Third, this work means that quantum cryptography and fault-tolerant quantum information protocols have a stronger footing. The fact that quantum mechanics can persist in macroscopic circuits emboldens researchers to scale, control, and integrate them into future technology. In short, what was once the realm of thought experiments now becomes an engineering tool.
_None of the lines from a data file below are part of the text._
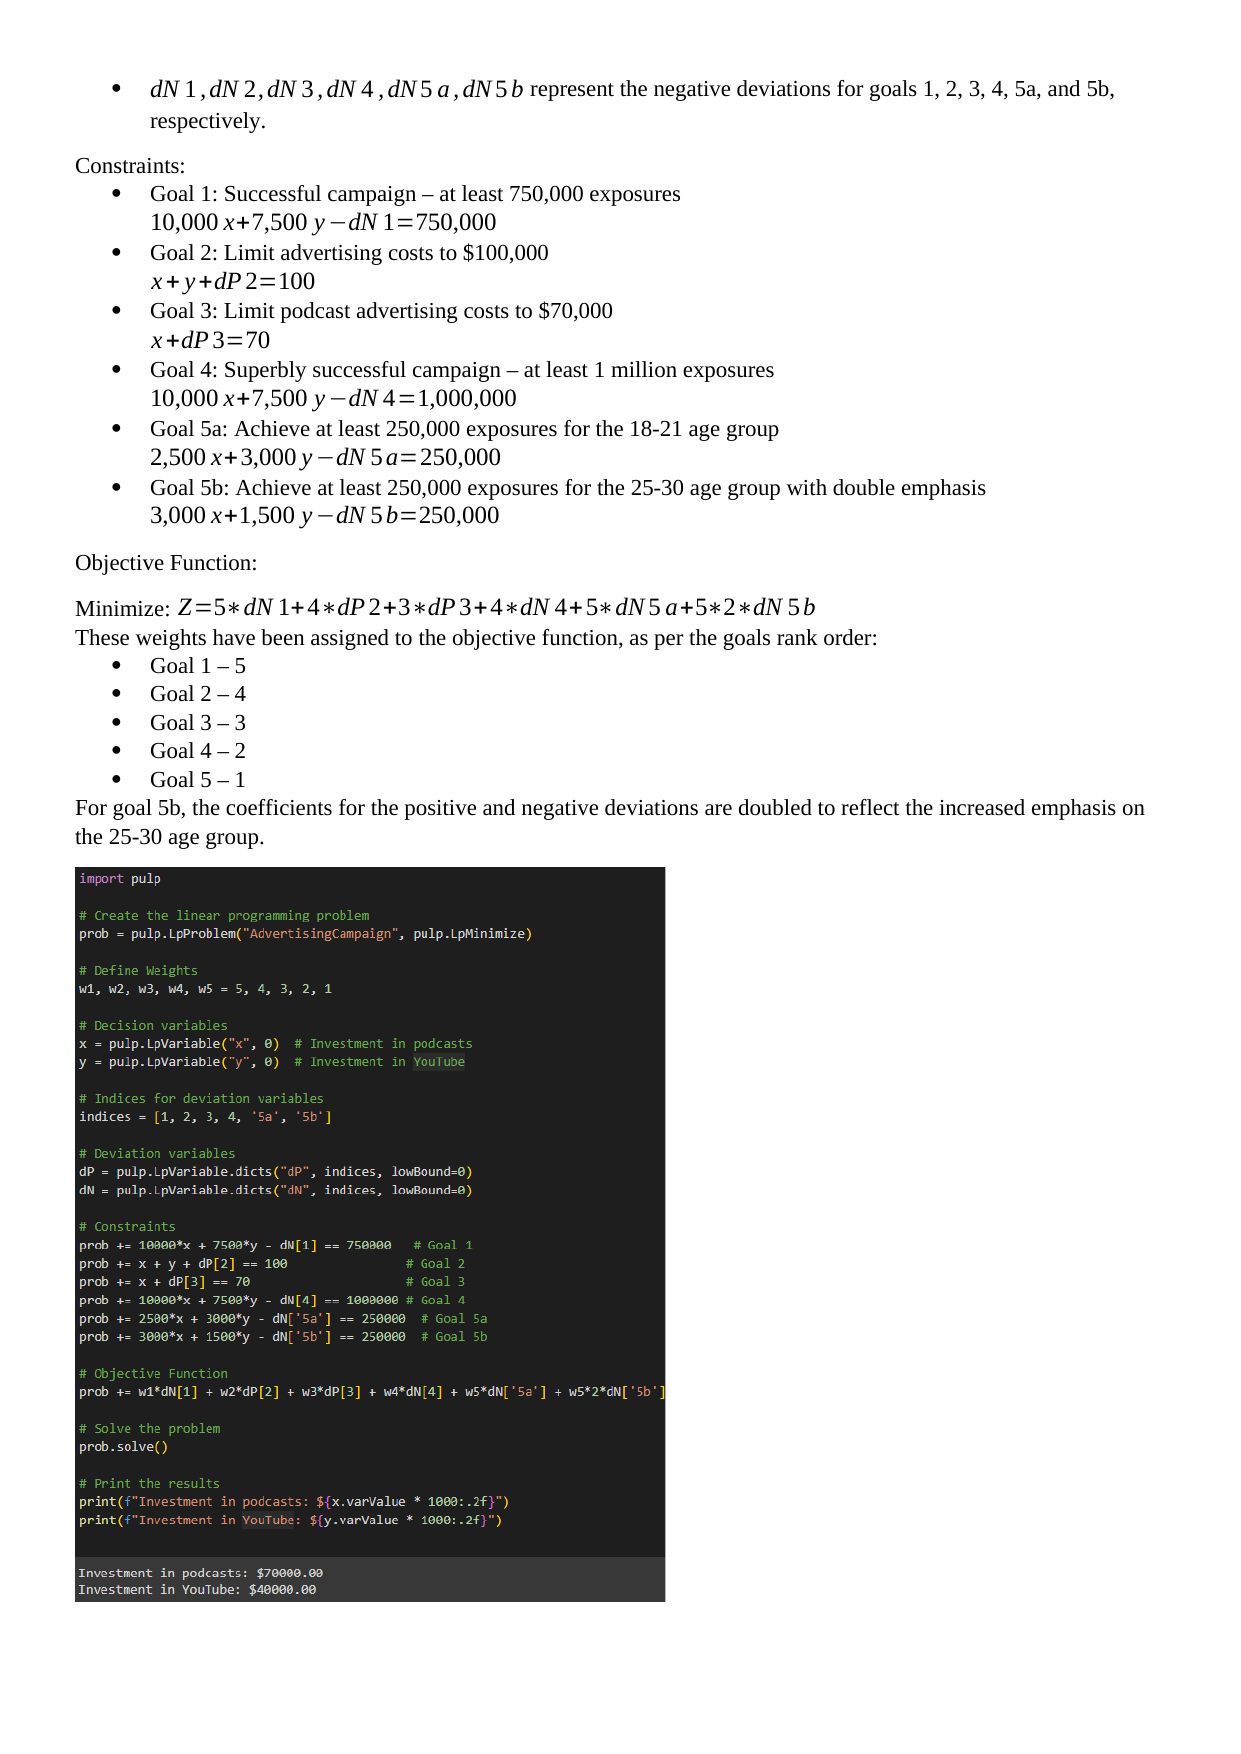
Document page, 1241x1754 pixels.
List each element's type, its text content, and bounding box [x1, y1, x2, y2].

list Goal 3: Limit podcast advertising costs to $70,000 [112, 298, 1165, 324]
list represent the negative deviations for goals 1, 2, 3, 4, 5a, and 5b, respectively. [112, 75, 1165, 133]
list Goal 1: Successful campaign – at least 750,000 exposures [112, 180, 1165, 207]
list Goal 2: Limit advertising costs to $100,000 [112, 239, 1165, 265]
list Goal 1 – 5 [112, 652, 1165, 678]
text Minimize: [75, 594, 1165, 622]
list Goal 5a: Achieve at least 250,000 exposures for the 18-21 age group [112, 415, 1165, 441]
list Goal 5 – 1 [112, 766, 1165, 792]
list Goal 2 – 4 [112, 681, 1165, 707]
text For goal 5b, the coefficients for the positive and negative deviations are doubled to reflect the increased emphasis on the 25-30 age group. [75, 794, 1165, 849]
list Goal 4: Superbly successful campaign – at least 1 million exposures [112, 356, 1165, 383]
text Objective Function: [75, 549, 1165, 575]
text Constraints: [75, 152, 1165, 178]
list Goal 4 – 2 [112, 737, 1165, 764]
picture [75, 867, 666, 1602]
text These weights have been assigned to the objective function, as per the goals rank order: [75, 624, 1165, 650]
list Goal 3 – 3 [112, 709, 1165, 735]
list Goal 5b: Achieve at least 250,000 exposures for the 25-30 age group with double emphasis [112, 473, 1165, 500]
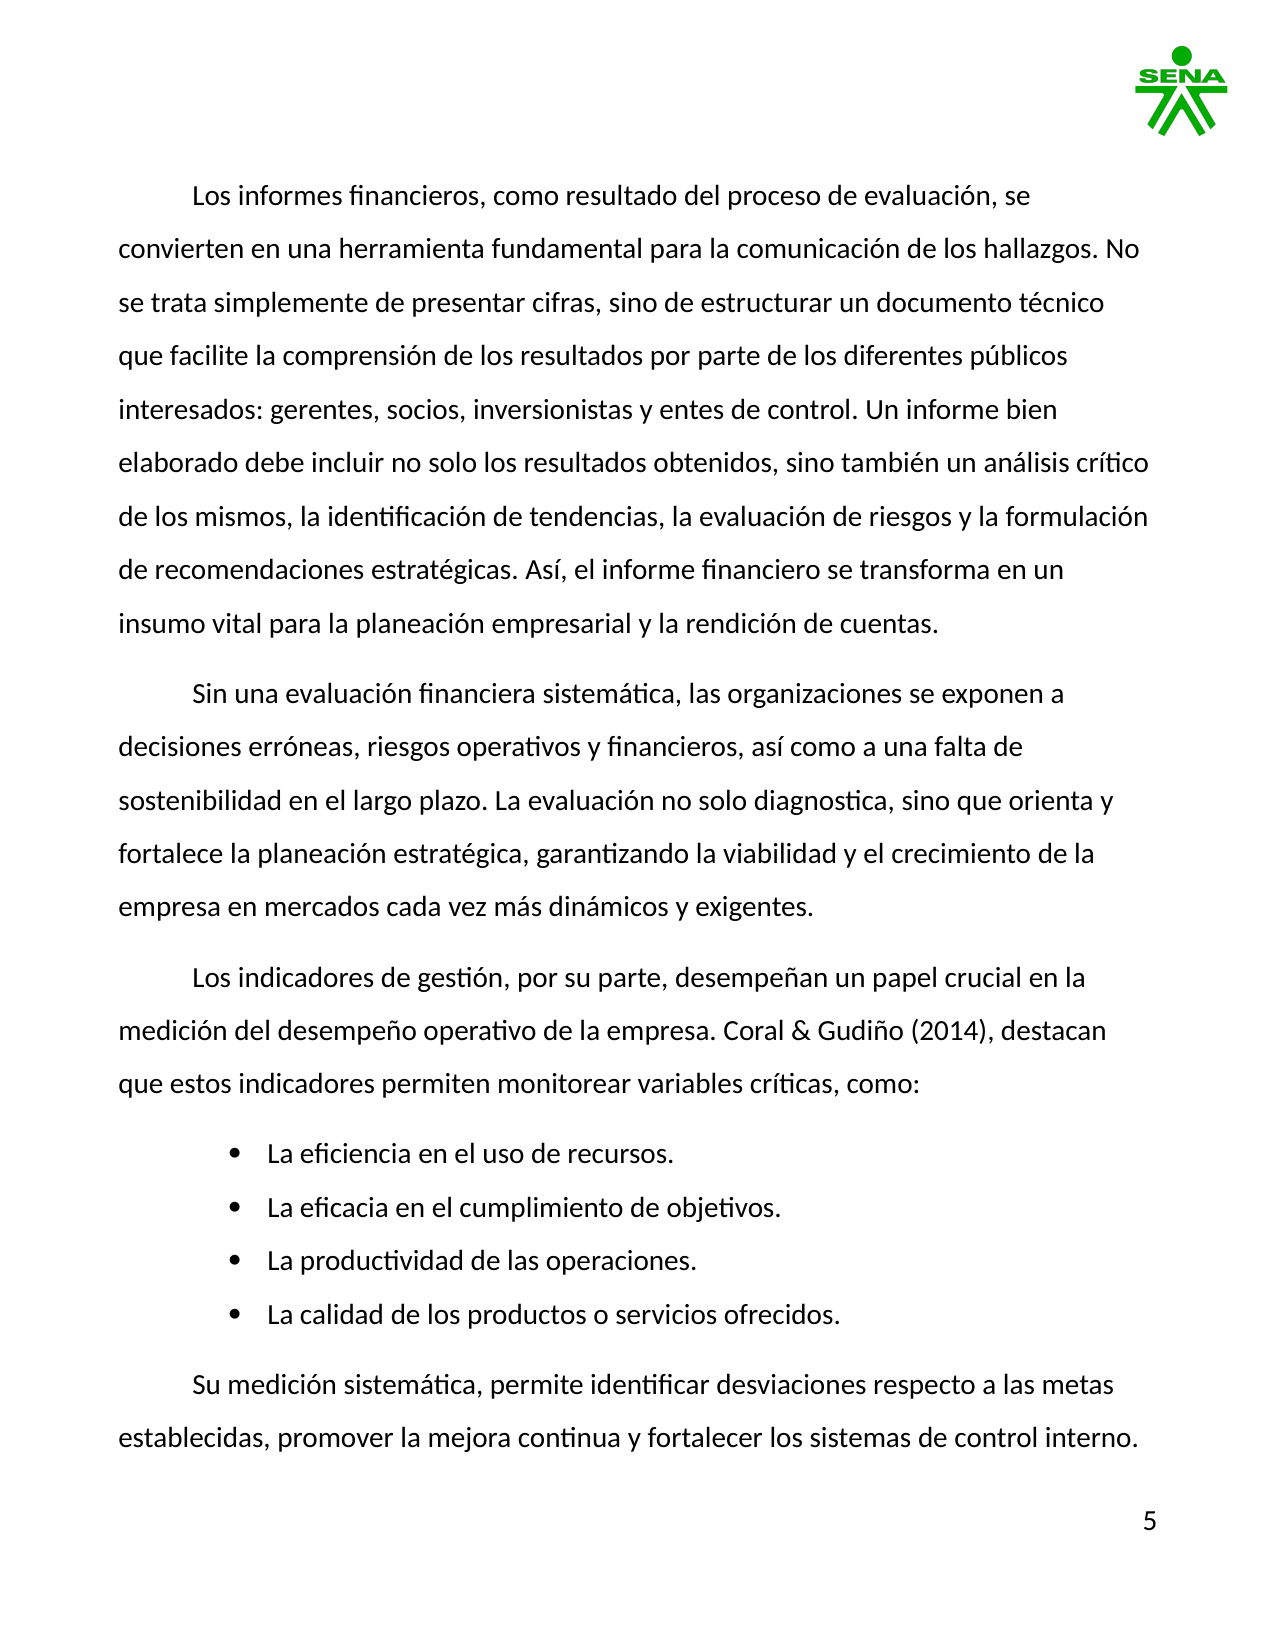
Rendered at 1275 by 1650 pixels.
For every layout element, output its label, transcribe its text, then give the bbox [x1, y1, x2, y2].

text Los informes financieros, como resultado del proceso de evaluación, se convierten en una herramienta fundamental para la comunicación de los hallazgos. No se trata simplemente de presentar cifras, sino de estructurar un documento técnico que facilite la comprensión de los resultados por parte de los diferentes públicos interesados: gerentes, socios, inversionistas y entes de control. Un informe bien elaborado debe incluir no solo los resultados obtenidos, sino también un análisis crítico de los mismos, la identificación de tendencias, la evaluación de riesgos y la formulación de recomendaciones estratégicas. Así, el informe financiero se transforma en un insumo vital para la planeación empresarial y la rendición de cuentas. [118, 177, 1157, 640]
list La eficiencia en el uso de recursos. [229, 1136, 1157, 1171]
text Los indicadores de gestión, por su parte, desempeñan un papel crucial en la medición del desempeño operativo de la empresa. Coral & Gudiño (2014), destacan que estos indicadores permiten monitorear variables críticas, como: [118, 959, 1157, 1101]
list La eficacia en el cumplimiento de objetivos. [229, 1189, 1157, 1225]
picture [1135, 46, 1228, 136]
list La productividad de las operaciones. [229, 1242, 1157, 1278]
text Su medición sistemática, permite identificar desviaciones respecto a las metas establecidas, promover la mejora continua y fortalecer los sistemas de control interno. El uso de indicadores de gestión bien diseñados, es indispensable para garantizar que las estrategias corporativas se traduzcan en resultados operativos concretos y medibles. [118, 1366, 1157, 1455]
list La calidad de los productos o servicios ofrecidos. [229, 1296, 1157, 1332]
text Sin una evaluación financiera sistemática, las organizaciones se exponen a decisiones erróneas, riesgos operativos y financieros, así como a una falta de sostenibilidad en el largo plazo. La evaluación no solo diagnostica, sino que orienta y fortalece la planeación estratégica, garantizando la viabilidad y el crecimiento de la empresa en mercados cada vez más dinámicos y exigentes. [118, 675, 1157, 924]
The 2025 Nobel Prize in Physics rewards more than a demonstration of “quantum weirdness on a chip.” It recognises that the rules of the microscopic can be coaxed, guided, and controlled in circuits of macroscopic size. Clarke, Devoret, and Martinis have shown us that the quantum world need not be shrouded in inaccessibility; it can be engineered, manipulated, and harnessed. Building superconducting qubits requires precision cryogenics, advanced nanofabrication, and sophisticated control electronics, areas where close collaboration between academia and industry is essential.
The next quantum leap could emerge from an academic lab in Stanford, Tsinghua, Delft, Tainan, Bangalore, Sydney or, as Martinis’ journey shows, from a corporate enterprise. In any case, it will stand firmly on the shoulders of these pioneering giants.
(The author holds a Ph.D. in experimental Condensed Matter Physics from National Taiwan University. Currently, the author works at Imec-Leuven on EUV lithography)
The opinions expressed in this article are those of the author and do not purport to reflect the opinions or views of THE WEEK.